Keras evaluate() shows incorrect metric values in progress bar vs returned results

When using model.evaluate(), the metric values displayed in the progress bar differ from the values returned by the method. There appears to be double averaging happening - the batch values are already averaged, but the progress bar shows an additional average of these averages. Code to reproduce:

Code to reproduce:

import tensorflow as tf
import numpy as np

# Modify the model to output the same as the input
model = tf.keras.Sequential([
    tf.keras.layers.Lambda(lambda x: x)  # Lambda layer to pass input directly to output
])

# Compile the model with MAE as the metric
model.compile(optimizer='adam', loss='mse', metrics=['mae'])
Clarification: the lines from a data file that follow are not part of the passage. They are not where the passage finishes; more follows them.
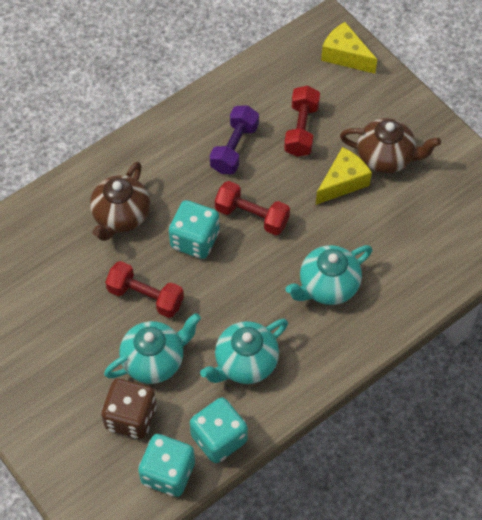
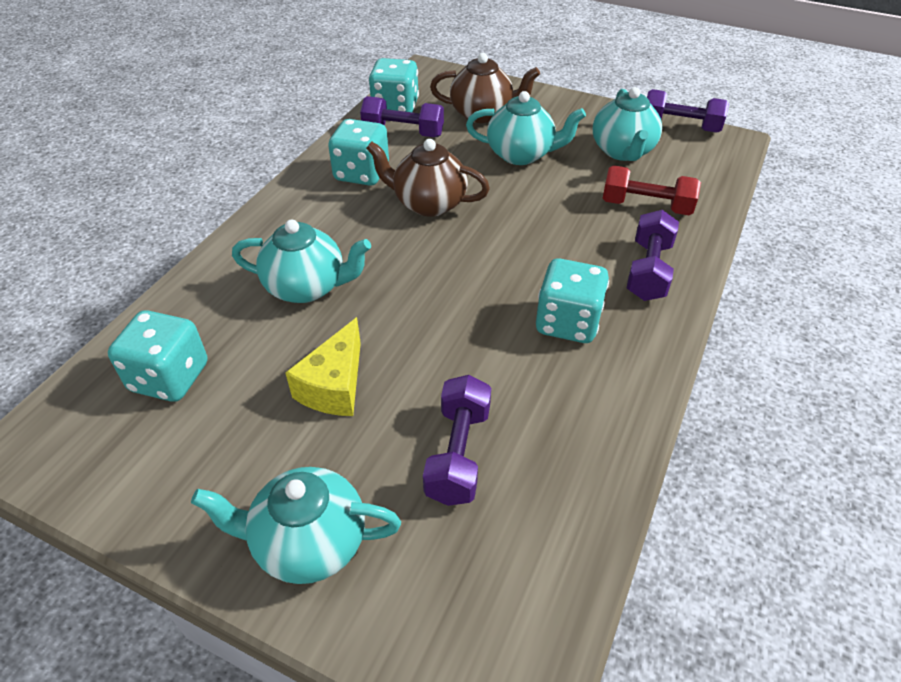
brown dice: 1 -> 0
purple dumbbell: 1 -> 4
red dumbbell: 3 -> 1
turquoise dice: 3 -> 4
turquoise teapot: 3 -> 4
yellow cheese: 2 -> 1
# Dummy data for evaluation
x = np.array([1, 2, 3, 4, 5, 6, 7, 8, 9, 10], dtype=float)
y = np.zeros_like(x)  # Dummy target values

results = model.evaluate(x, y, verbose=1, batch_size=1)
print("Evaluation results:", results)

Output:

10/10 ━━━━━━━━━━━━━━━━━━━━ 3s 4ms/step - loss: 17.8182 - mae: 3.4545
Evaluation results: [38.5, 5.5]

Expected behavior: The metric values shown in the progress bar should match the final returned results (or at least be clearly documented if this difference is intentional).

Issue:

Progress bar shows loss: 17.8182, MAE: 3.4545

Returned values show loss: 38.5, MAE: 5.5

The correct values should be the returned ones (38.5 and 5.5 respectively), as these match manual calculations

The progress bar seems to be averaging already-averaged batch values

Environment: TensorFlow 2.19

Additional notes: This discrepancy can be confusing for users who rely on the progress bar metrics during evaluation.
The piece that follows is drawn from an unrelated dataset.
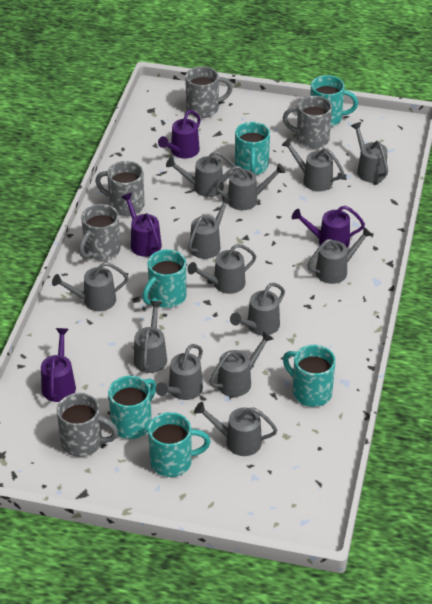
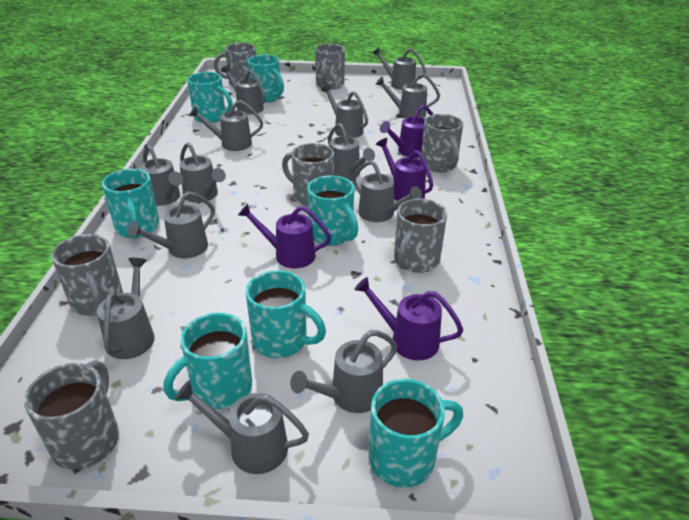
grey mug: 5 -> 7
turquoise mug: 6 -> 7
Comment From: sonali-kumari1

Hi @ielenik -

I have tested your code with the latest version of keras(3.9.2) and tensorflow(2.19.0) in this gist and I was able to reproduce the mismatch between the metric values shown in the progress bar and values returned byevaluate() method. However, when I tested with keras(2.15.0) and tensorflow(2.15.0) using this gist, the results were consistent between the progress bar and final evaluation output. We will look into this and update you. Thanks!

Comment From: abheesht17

This was fixed in https://github.com/keras-team/keras/pull/21331.

Here is a notebook that shows it's working fine: https://colab.research.google.com/gist/abheesht17/fffe166a406c0d9976310f51fd25edb2/keras-progbar-evaluate-output.ipynb.
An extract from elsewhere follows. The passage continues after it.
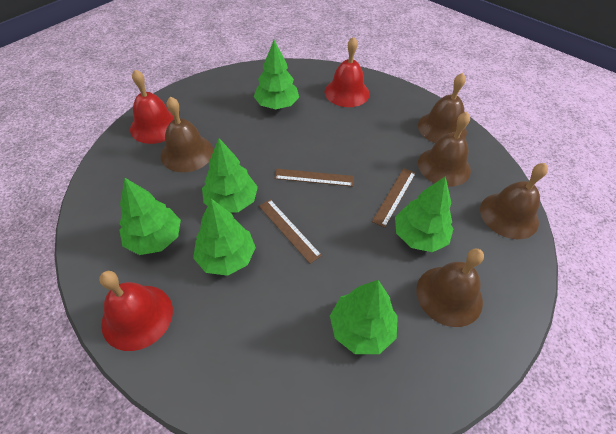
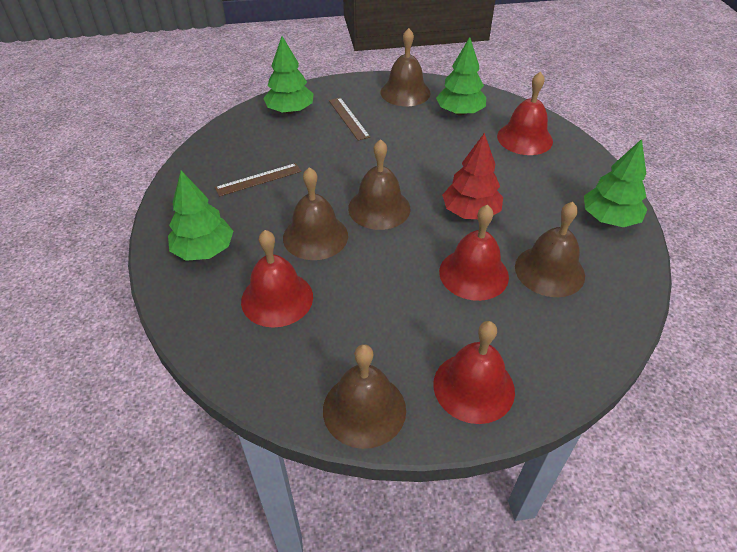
brown ruler: 3 -> 2
green tree: 6 -> 4
red bell: 3 -> 4
red tree: 0 -> 1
Comment From: ahasselbring

I don't think that #21331 solves the real problem. The Progbar shouldn't do any averaging, because - if I see it correctly - all stateless metrics are already "converted" to stateful metrics here: https://github.com/keras-team/keras/blob/503bcf56180d49641db2afcd3d57c4c20e3be3bf/keras/src/trainers/compile_utils.py#L89 Then the stateful_metrics argument/attribute can be removed.

This would also match previous tf.keras behavior, if I read this line correctly: https://github.com/keras-team/tf-keras/blob/c79cc0ef7df3d4066791f7cde38199cfa23e26f0/tf_keras/callbacks.py#L1129 (all metrics were marked "stateless" by the ProgbarLogger).

On the other hand, if Progbar should continue to support stateless and stateful values, it isn't correct to replace the final value. If the metric is really stateless, it should simply not be added when finalize is true.

Unfortunately, this will break models that use custom train_step/test_steps and return stateless metrics. These would previously be averaged (but since evaluate returns the last result of test_step, stateless metrics don't really work anyway - at least I can't imagine a metric that would be useful when only computed on the final batch).